### Textauszug
========
ORF-Generaldirektor Roland Weißmann will offenbar nichts dem Zufall überlassen. Einerseits sind die Gesetze zum ORF-Beitrag und zur Digitalnovelle derzeit noch in Begutachtung – es könnte sich theoretisch also noch das eine oder andere daran ändern. Andererseits will Weißmann nicht, dass die Stimmung in der Öffentlichkeit gegen den ORF kippt - schließlich werden die Kunden künftig zwar etwas weniger zahlen, dafür werden deutlich mehr Haushalte als bisher zur Kasse gebeten. Weißmann hat daher die ORF-Mannschaft in einem langen E-Mail, das der „Presse“ vorliegt, darauf eingeschworen, die geplanten Änderungen gegenüber Kritikern zu argumentieren - und liefert gleich umfassende Argumente mit.

Der Reihe nach werden verschiedene Kritikpunkte aufgelistet, die jemand einbringen könnte: Zum Vorwurf "Der ORF bekommt mehr als 800 Millionen!“ schreibt Weißmann, es seien „im Durchschnitt“ 710 Millionen Euro jährlich. Die müssten in den (u.a. um einen Online-Kinder-und Jugendkanal erweiterten) öffentlich-rechtlichen Auftrag investiert werden, was von der Medienbehörde überprüft werde.

Nicht „zeitungsähnlich“ berichten

Dass die Online-Rechte des ORF massiv ausgeweitet werden, bestreitet Weißmann - man erhalte zwar durch die Digitalnovelle „mehr Spielraum“ (u.a. darf der ORF in der TVthek und auf ORF Sound Sendungen länger als bisher nur sieben Tage zum Streamen anbieten), er bleibe aber „weiterhin sehr streng reglementiert“. So müssten etwa neue Angebote einer „langwierigen Auftragsvorprüfung“ (wie es sie allerdings jetzt auch schon gibt; Anm.) unterzogen werden, argumentiert Weißmann. Auch würde das Textangebot auf ORF.at auf 350 Artikel pro Woche limitiert und die Überblickberichterstattung dürfe nicht „zeitungsähnlich“ aussehen.

Sollte sich jemand über den ORF-Beitrag beschweren, könnte er von ORFlern in Zukunft folgende Antworten bekommen: Der Beitrag sei mit 50 Cent pro Tag „das günstigste Programmentgelt im deutschsprachigen Raum“. Und wenn man meint, der ORF-Beitrag wäre „unfair"? Dann wird man daran erinnert werden, dass der öffentlich-rechtliche Rundfunk eine „Infrastruktur-Leistung im Dienste der Allgemeinheit“ sei - ähnlich den Bereichen Verkehr, Gesundheit oder Bildung, für die ja auch alle zahlen. Weißmann findet vielmehr, der ORF-Beitrag sei „fairer" zwischen den österreichischen Haushalten verteilt als die GIS-Gebühr, die reine Streaming-Nutzer nicht bezahlen mussten.
========
### Ausgelesene Angaben

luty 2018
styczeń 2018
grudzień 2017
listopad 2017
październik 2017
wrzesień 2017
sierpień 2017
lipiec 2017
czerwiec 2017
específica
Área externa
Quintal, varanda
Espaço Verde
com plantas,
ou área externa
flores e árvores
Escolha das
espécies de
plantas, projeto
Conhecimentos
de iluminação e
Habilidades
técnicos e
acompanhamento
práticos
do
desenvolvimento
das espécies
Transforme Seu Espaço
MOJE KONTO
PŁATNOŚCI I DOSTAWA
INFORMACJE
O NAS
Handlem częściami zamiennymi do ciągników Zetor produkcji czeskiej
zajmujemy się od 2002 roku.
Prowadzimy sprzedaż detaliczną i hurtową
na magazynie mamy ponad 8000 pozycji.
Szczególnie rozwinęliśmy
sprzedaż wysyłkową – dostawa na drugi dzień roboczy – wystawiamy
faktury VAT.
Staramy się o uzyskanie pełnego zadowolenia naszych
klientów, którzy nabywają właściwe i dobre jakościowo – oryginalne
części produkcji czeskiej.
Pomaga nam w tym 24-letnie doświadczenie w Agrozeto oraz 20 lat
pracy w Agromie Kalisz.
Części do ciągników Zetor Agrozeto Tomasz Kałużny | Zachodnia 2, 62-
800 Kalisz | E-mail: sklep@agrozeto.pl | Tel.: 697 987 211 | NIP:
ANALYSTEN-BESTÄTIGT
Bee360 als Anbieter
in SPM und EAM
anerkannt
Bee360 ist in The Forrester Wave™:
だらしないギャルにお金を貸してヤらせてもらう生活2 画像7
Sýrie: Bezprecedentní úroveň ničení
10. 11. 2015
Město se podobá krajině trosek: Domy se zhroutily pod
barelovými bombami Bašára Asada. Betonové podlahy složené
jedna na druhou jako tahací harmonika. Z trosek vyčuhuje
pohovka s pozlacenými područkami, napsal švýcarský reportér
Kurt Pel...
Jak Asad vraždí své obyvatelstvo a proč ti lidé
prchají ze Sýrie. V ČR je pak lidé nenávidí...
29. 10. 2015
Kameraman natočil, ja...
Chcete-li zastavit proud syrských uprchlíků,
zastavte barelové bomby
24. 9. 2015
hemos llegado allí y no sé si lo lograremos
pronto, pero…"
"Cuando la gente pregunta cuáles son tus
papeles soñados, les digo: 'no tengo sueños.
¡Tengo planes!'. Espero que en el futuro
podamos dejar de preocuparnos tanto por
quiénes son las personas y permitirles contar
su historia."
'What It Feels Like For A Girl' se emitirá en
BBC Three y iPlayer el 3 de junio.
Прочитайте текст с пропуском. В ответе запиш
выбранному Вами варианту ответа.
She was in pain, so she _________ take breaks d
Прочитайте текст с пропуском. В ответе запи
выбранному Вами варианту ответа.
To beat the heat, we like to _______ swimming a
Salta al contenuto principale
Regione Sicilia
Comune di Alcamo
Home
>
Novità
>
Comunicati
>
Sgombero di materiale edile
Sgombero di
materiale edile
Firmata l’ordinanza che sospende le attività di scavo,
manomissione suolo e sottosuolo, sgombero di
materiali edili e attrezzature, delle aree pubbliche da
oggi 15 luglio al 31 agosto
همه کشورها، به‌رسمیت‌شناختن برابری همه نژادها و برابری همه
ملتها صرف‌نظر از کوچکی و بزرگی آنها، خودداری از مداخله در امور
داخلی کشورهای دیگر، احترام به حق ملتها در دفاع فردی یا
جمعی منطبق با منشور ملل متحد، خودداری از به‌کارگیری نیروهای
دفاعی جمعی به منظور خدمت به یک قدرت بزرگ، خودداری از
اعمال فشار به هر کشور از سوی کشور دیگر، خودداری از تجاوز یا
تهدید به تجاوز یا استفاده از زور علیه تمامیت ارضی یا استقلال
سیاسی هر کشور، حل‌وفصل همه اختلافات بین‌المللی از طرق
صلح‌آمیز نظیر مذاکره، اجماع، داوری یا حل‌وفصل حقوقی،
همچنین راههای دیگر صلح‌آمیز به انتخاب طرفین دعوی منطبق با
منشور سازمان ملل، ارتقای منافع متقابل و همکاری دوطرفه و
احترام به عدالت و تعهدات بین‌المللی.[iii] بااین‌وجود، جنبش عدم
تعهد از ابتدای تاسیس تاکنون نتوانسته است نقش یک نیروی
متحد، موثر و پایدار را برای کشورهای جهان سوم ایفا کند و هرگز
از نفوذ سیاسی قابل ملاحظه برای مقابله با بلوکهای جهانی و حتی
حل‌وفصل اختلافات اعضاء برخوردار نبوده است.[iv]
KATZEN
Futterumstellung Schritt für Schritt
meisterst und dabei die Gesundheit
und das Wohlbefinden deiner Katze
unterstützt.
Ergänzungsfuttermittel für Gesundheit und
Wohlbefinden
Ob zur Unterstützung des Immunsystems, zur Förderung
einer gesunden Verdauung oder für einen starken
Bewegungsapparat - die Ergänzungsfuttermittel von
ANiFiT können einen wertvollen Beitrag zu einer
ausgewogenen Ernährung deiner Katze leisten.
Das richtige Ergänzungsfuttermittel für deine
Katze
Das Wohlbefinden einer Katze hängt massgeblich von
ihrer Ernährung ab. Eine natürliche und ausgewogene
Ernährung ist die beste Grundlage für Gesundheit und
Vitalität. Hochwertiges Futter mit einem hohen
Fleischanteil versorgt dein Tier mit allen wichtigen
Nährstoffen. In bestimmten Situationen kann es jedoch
========
### Arbeitsauftrag A
Schreiben Sie aus dem Text zum ORF-Beitrag die Stelle ab, die bei „Der Reihe nach“ beginnt und bei „Medienbehörde überprüft werde.“ endet.
### Arbeitsauftrag B
Erläutern Sie in ein bis drei Sätzen, weshalb Weißmann laut dem Text zum ORF-Beitrag diesen Beitrag für fairer hält als die GIS-Gebühr.

### Ihre Lösung A
Der Reihe nach werden verschiedene Kritikpunkte aufgelistet, die jemand einbringen könnte: Zum Vorwurf "Der ORF bekommt mehr als 800 Millionen!“ schreibt Weißmann, es seien „im Durchschnitt“ 710 Millionen Euro jährlich. Die müssten in den (u.a. um einen Online-Kinder-und Jugendkanal erweiterten) öffentlich-rechtlichen Auftrag investiert werden, was von der Medienbehörde überprüft werde.

### Ihre Lösung B
Weißmann hält den ORF-Beitrag für fairer zwischen den österreichischen Haushalten verteilt, weil reine Streaming-Nutzer die GIS-Gebühr nicht bezahlen mussten. Mit dem ORF-Beitrag werden dagegen deutlich mehr Haushalte als bisher zur Kasse gebeten.